Skip to main content
Deploy LoRA adapter models on top of base models hosted at DeepInfra. Your adapter is loaded on a supported base model and served with the standard OpenAI-compatible API.

Prerequisites

  1. A LoRA adapter model hosted on Hugging Face
  2. A base model that supports LoRA at DeepInfra (see supported base models in the upload form)
  3. A Hugging Face token if your LoRA adapter is private
  4. A DeepInfra account and API key

Deploy a LoRA model

  1. Go to Dashboard
  2. Click New Deployment
  3. Click the LoRA Model tab
  4. Fill in the form:
    • LoRA model name — name used to reference this deployment
    • Hugging Face Model Name — path to your LoRA adapter on Hugging Face
    • Hugging Face Token — optional, required for private repos

Example

Using the public adapter askardeepinfra/llama-3.1-8B-rank-32-example-lora (base: meta-llama/Meta-Llama-3.1-8B-Instruct):
  1. Go to Dashboard → New Deployment → LoRA Model
  2. Fill in:
    • LoRA model name: asdf/lora-example
    • Hugging Face Model Name: askardeepinfra/llama-3.1-8B-rank-32-example-lora
  3. Click Upload
The deployment appears in Dashboard → Deployments.
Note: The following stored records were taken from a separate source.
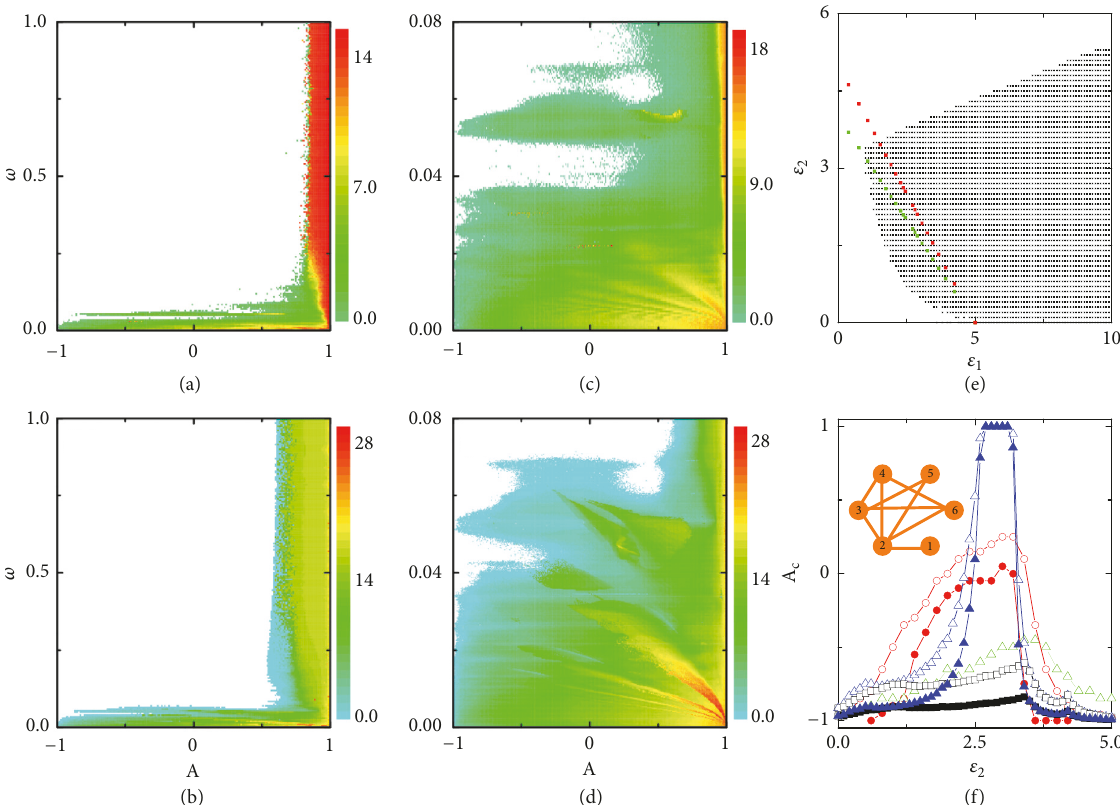
Figure 3: The contour plot of the synchronization error Δ in the plane of 𝐴 and 𝜔 in (a) for 𝜀 1 = 5 and 𝜀 2 = 4 and in (b) for 𝜀 1 = 5 and 𝜀 2 = 5 . (c) and (d) The enlargement view of (a) and (b) in the range of 𝜔 ∈ (0,0.08) , respectively. (e) The phase diagram in the plane of 𝜀 1 and 𝜀 2 for the time-independent duplex network with two layers represented by 𝐿 (1) and 𝐿 (2) . The shaded area corresponds to the CS region. The dot lines denote the effective 𝜀 1,𝑒 and 𝜀 2,𝑒 acquired by the fast-switching approximation. (f) The critical 𝐴 are plotted against 𝜀 2 with 𝐴 ∗ 1 in black, 𝐴 ∗ 𝐴 𝐴 𝜀 𝑐 acquired from the synchronization error in red. In addition, 𝑐 against 2 in the time-dependent duplex network with 2 in blue, and = 5 for the solid symbols and 𝜀 = 6 for the open symbols. The inset in (f) shows the single-layer 𝐿 (2) replaced by 𝐿 (3) is plotted in green. 𝜀 1 1 network 𝐿 (3)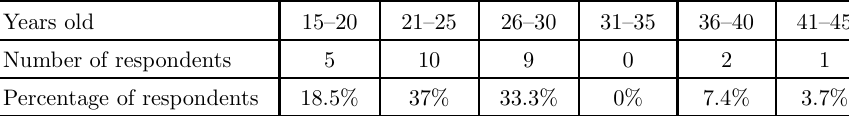
Table 1. Age structure of the respondents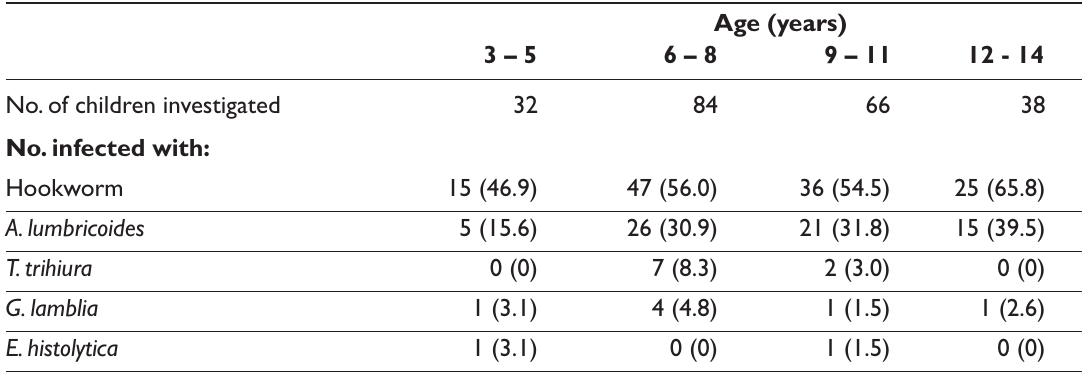
Table 2. The Age-Specific Prevalence of Intestinal Parasite among 220 Rural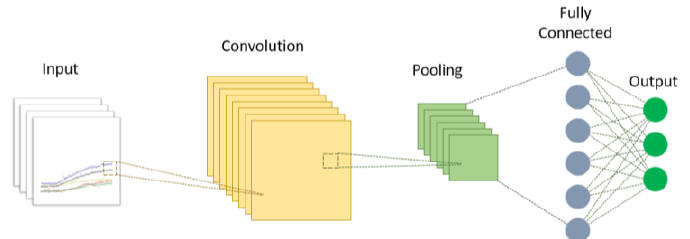
Figure 9. Convolutional Neural Network.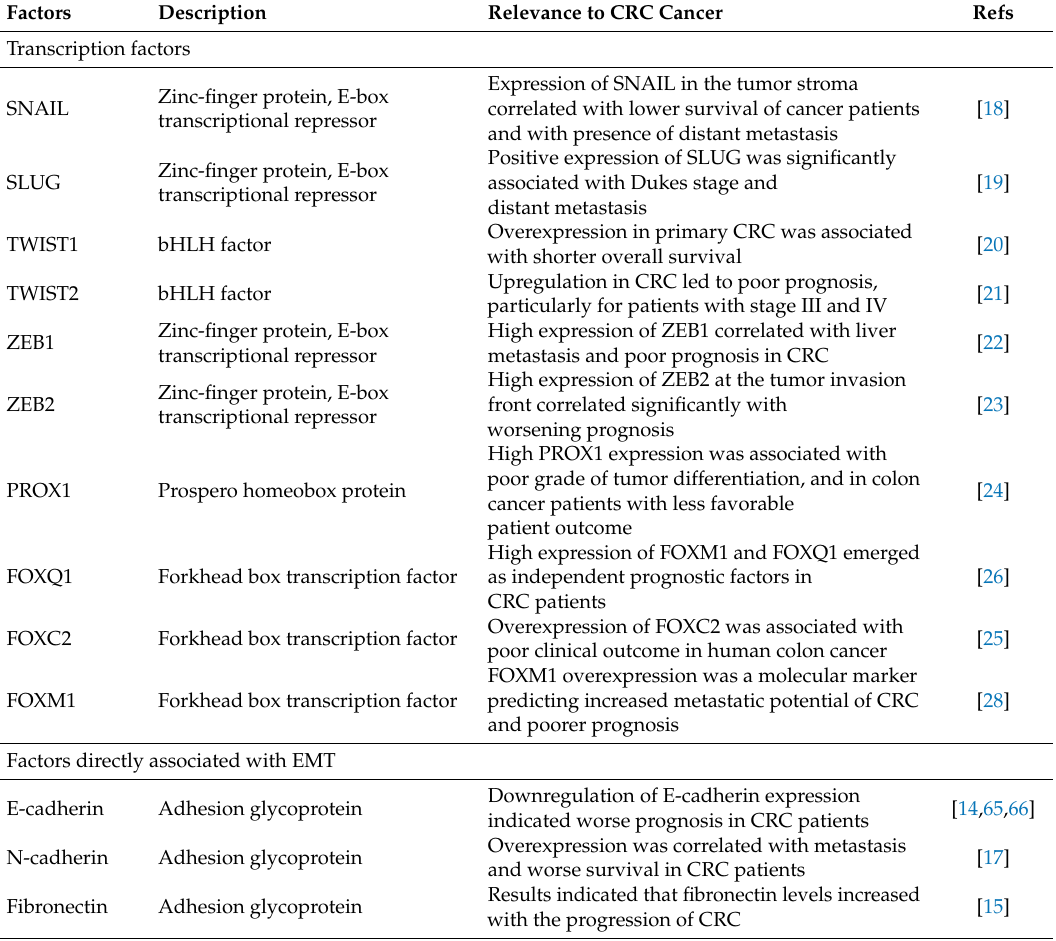
Table 1. Factors/proteins involved in EMT and their relevance to colorectal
Initial state is InitializingDeployingRunning. Once running, your model page is at https://deepinfra.com/asdf/lora-example.

Inference

curl "https://api.deepinfra.com/v1/openai/chat/completions" \
  -H "Content-Type: application/json" \
  -H "Authorization: Bearer $DEEPINFRA_API_KEY" \
  -d '{
      "model": "asdf/lora-example",
      "messages": [
        {
          "role": "user",
          "content": "Hello!"
        }
      ]
    }'
The LoRA model name is used directly in the model field — the same as any other model.